■ **EXERCISE OBJECTIVE**
In the Python script below for pulling invoice attachments from Outlook and reading them into a dataframe, reproduce the passage that starts at "## Searches for" and continues up to and including "the attachments (win32com)".

** begin TEXT PROVIDED **

# Modules used

In [None]:
import win32com.client as client
import datetime as datetime
import pandas as pd
import pdfplumber
import re
import os

from pathlib import Path

# Global variables

In [None]:
## Folder where the automation is located
dir = Path(__file__).parent.resolve()

## Month of reference as invoices
date = datetime.date.today().strftime("%m/%Y")

## Outlook connection + parameters
outlook = client.Dispatch("Outlook.Application")
namespace = outlook.GetNamesPace('MAPI')
account = 'company@email.com'
folder = 'folder'
sender = 'partner@email.com'

# Save extract

In [None]:
def get_extract(email, folder, sender):

    ## Selects the right account and folder
    account = namespace.Folders[email]
    inbox = account.Folders[folder]
    
    ## Searches for the email with the invoice
    BHS_email = [message for message in inbox.Items if message.SenderEmailAddress == sender and pd.to_datetime(message.ReceivedTime, utc = True).strftime("%m/%Y") == date]
    
    for message in BHS_email:
        ## Recovers only the attachments (win32com)
        attachments = message.Attachments

        for pdf in attachments:
            ## Selects the correct attachment
            if pdf.FileName[-8:] == "_ext.pdf":
                ## Saves the attachment
                pdf.SaveAsFile(dir / str(pdf.FileName))
                return pdf.filename

bhs_pdf = get_extract(account, folder, sender)
print("Invoice obtained")

# Read extract

In [None]:
def read_extract(extract):

    with pdfplumber.open(dir / str(extract)) as pdf:
        
        # Criando dataframe
        ext_data = pd.DataFrame(columns=["Email","Plano","Status","Valor"])
        i = 0
        
        for pages in pdf.pages:
            content = pages.extract_text()          # Extrai o texto das páginas    
            filter = re.compile(r'^Power|Plano | Exchange | Microsoft | Flow')    # Filtro RegEx para as linhas das licenças
            
            ## Obter os dados para cada licença
            ## https://regex101.com/
            for license in content.split('\n'):     # Recupera apenas as linhas das licenças
                if filter.match(license):
                    
                    ### Método 1 usando dict in lists.
                    # Plano
                    plano = str(license.split('|')[0])  
                    
                    # Status
                    status = re.findall(r'\w+í\w+', license)
                    status = str(status[0]) if status else None
                    
                    # Email
                    email = re.findall(r'\S+\w+@', license)                                 ## https://regex101.com/r/xoITe4/1
                    email = str(email[0] + "manchesterinvest.com.br") if email else None
                    
                    # Custo
                    valor = re.findall(r'\w+,\w+', license)
                    valor = float(valor[0].replace(",", ".")) if valor else None
                    
                    # Adicionando dados ao dataframe
                    ext_data.loc[i] = [
                        email,
                        plano,
                        status,
                        valor
                    ]
                    
                    # Próxima linha
                    i += 1
                    
        return ext_data
    
licenses = read_extract(bhs_pdf)

** end TEXT PROVIDED **
** begin DATA EXTRACT **

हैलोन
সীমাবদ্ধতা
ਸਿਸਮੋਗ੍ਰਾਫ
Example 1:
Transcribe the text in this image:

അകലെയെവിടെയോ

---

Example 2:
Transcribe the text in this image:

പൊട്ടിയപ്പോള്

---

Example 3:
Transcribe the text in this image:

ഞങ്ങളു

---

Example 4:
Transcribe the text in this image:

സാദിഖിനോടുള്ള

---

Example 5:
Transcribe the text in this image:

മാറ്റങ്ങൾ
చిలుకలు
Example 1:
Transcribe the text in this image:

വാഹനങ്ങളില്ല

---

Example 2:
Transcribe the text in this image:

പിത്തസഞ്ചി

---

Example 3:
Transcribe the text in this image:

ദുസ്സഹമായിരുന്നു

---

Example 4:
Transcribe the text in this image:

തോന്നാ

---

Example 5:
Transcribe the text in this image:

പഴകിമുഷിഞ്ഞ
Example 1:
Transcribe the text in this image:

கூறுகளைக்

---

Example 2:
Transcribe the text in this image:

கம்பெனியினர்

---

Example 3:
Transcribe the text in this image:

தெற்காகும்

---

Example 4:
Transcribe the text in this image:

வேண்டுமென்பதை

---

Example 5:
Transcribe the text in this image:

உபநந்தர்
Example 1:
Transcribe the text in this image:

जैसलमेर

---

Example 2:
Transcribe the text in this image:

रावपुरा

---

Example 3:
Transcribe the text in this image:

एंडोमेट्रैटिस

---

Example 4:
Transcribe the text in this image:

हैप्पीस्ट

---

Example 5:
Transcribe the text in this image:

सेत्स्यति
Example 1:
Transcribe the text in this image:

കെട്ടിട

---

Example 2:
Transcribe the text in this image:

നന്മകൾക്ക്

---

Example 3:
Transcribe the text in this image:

** end DATA EXTRACT **
** begin DATA EXTRACT **

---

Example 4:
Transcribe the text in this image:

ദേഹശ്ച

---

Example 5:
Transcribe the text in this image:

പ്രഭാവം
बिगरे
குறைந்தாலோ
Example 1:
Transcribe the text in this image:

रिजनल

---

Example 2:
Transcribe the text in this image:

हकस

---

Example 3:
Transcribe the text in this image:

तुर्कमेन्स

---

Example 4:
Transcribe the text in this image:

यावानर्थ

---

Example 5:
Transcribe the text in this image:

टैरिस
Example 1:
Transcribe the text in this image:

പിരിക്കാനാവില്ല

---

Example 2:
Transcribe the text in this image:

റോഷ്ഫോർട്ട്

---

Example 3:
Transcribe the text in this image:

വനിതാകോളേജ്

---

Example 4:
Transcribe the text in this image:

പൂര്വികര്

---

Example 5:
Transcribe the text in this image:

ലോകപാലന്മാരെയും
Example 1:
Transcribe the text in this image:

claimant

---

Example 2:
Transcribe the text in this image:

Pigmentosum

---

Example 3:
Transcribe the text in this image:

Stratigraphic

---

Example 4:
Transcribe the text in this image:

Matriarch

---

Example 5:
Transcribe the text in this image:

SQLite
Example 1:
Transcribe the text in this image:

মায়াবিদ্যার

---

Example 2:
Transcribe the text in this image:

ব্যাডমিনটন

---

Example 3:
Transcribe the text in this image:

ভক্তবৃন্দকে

** end DATA EXTRACT **

■ **EXERCISE SOLUTION**
## Searches for the email with the invoice
    BHS_email = [message for message in inbox.Items if message.SenderEmailAddress == sender and pd.to_datetime(message.ReceivedTime, utc = True).strftime("%m/%Y") == date]
    
    for message in BHS_email:
        ## Recovers only the attachments (win32com)